Your instructions:
Update the lines from the one containing "the speed reading so the description is complete." up to and including the one containing "The speedometer shows 70 mph" by replacing "speedometer" with "speed indicator" and leaving everything else as it is. Return only those lines.
*** Begin section ***
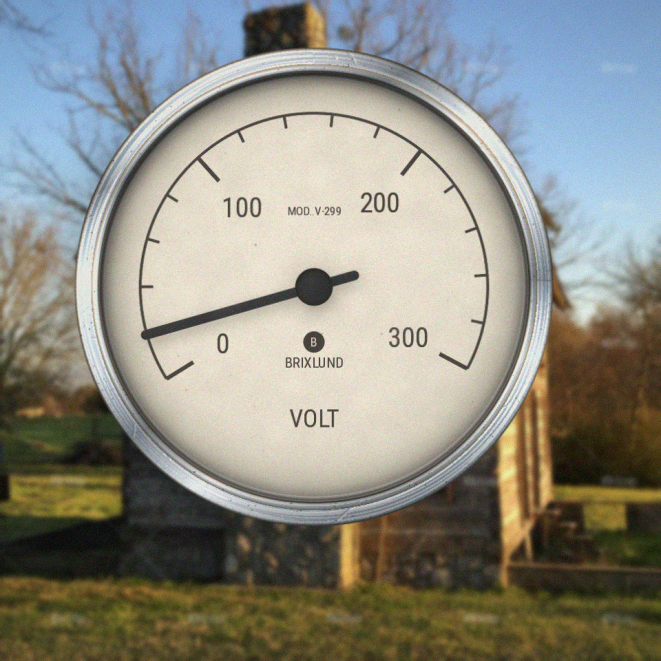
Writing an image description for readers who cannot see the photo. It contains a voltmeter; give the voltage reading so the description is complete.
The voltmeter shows 20 V
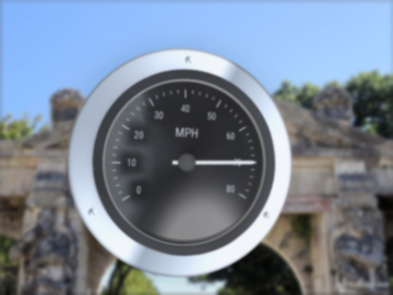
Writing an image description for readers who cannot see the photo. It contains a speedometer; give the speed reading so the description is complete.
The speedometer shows 70 mph
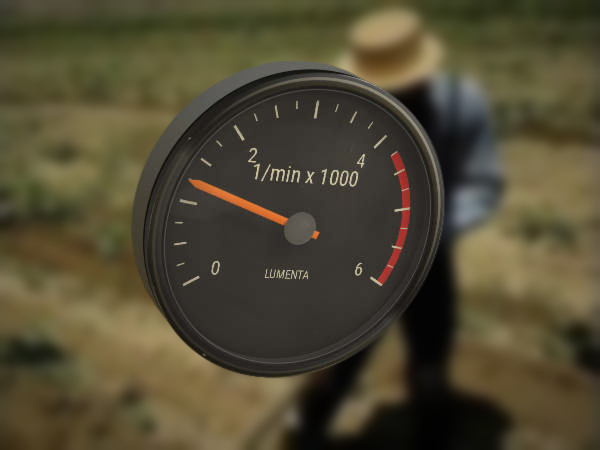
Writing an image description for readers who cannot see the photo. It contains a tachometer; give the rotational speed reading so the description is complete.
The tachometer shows 1250 rpm
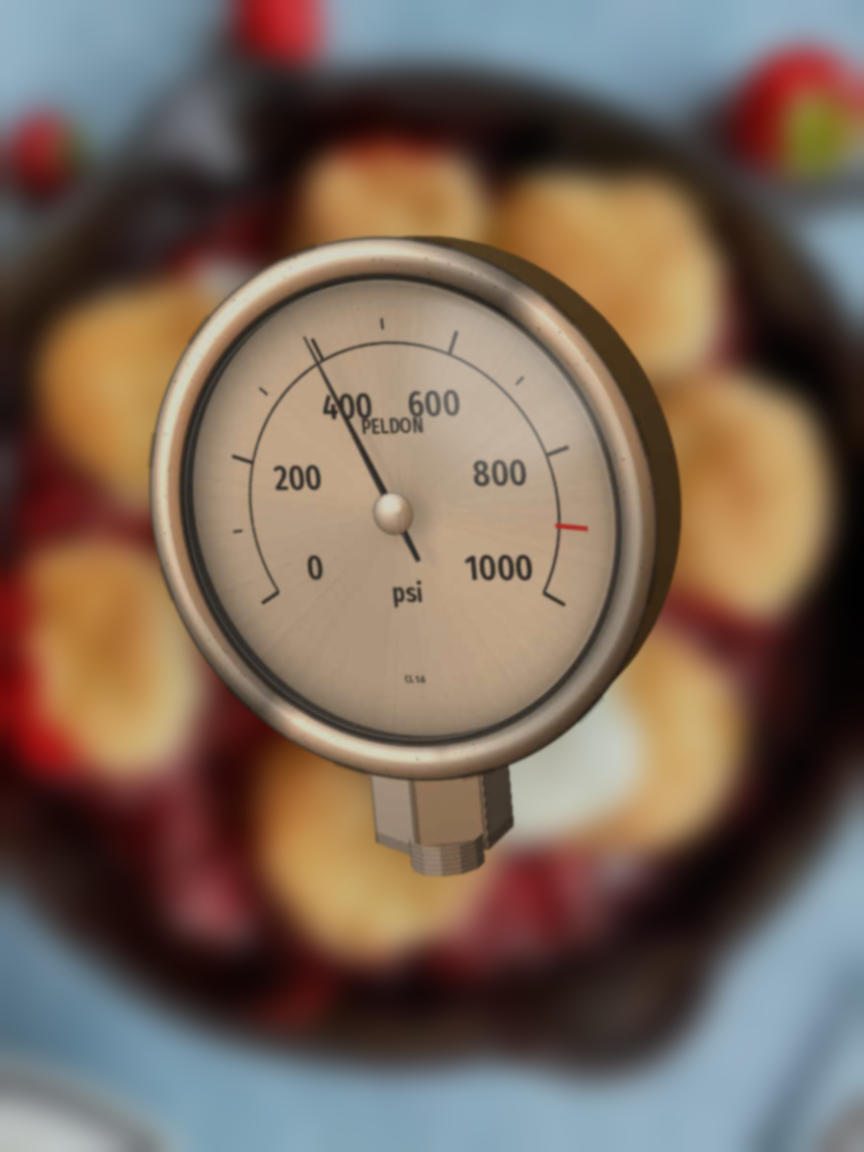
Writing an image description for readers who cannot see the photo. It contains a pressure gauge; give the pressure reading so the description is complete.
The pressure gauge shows 400 psi
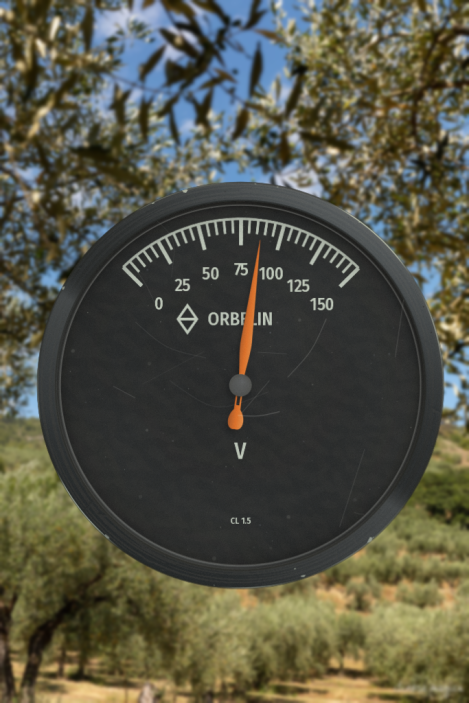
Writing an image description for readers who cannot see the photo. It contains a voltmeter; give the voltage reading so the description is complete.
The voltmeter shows 87.5 V
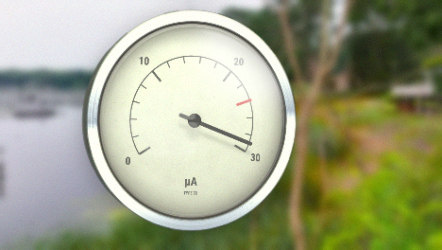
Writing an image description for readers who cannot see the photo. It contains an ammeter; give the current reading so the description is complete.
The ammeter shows 29 µA
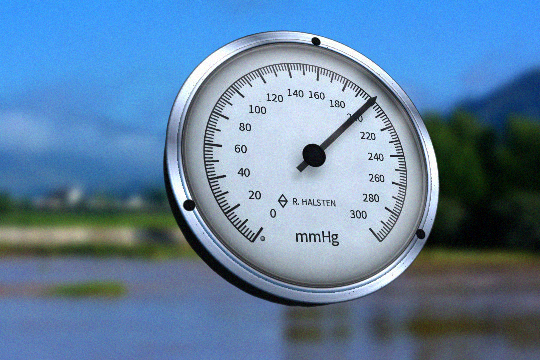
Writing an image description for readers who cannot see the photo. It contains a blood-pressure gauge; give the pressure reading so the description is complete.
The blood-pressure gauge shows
*** End section ***
Exercise result:
Writing an image description for readers who cannot see the photo. It contains a speed indicator; give the speed reading so the description is complete.
The speed indicator shows 70 mph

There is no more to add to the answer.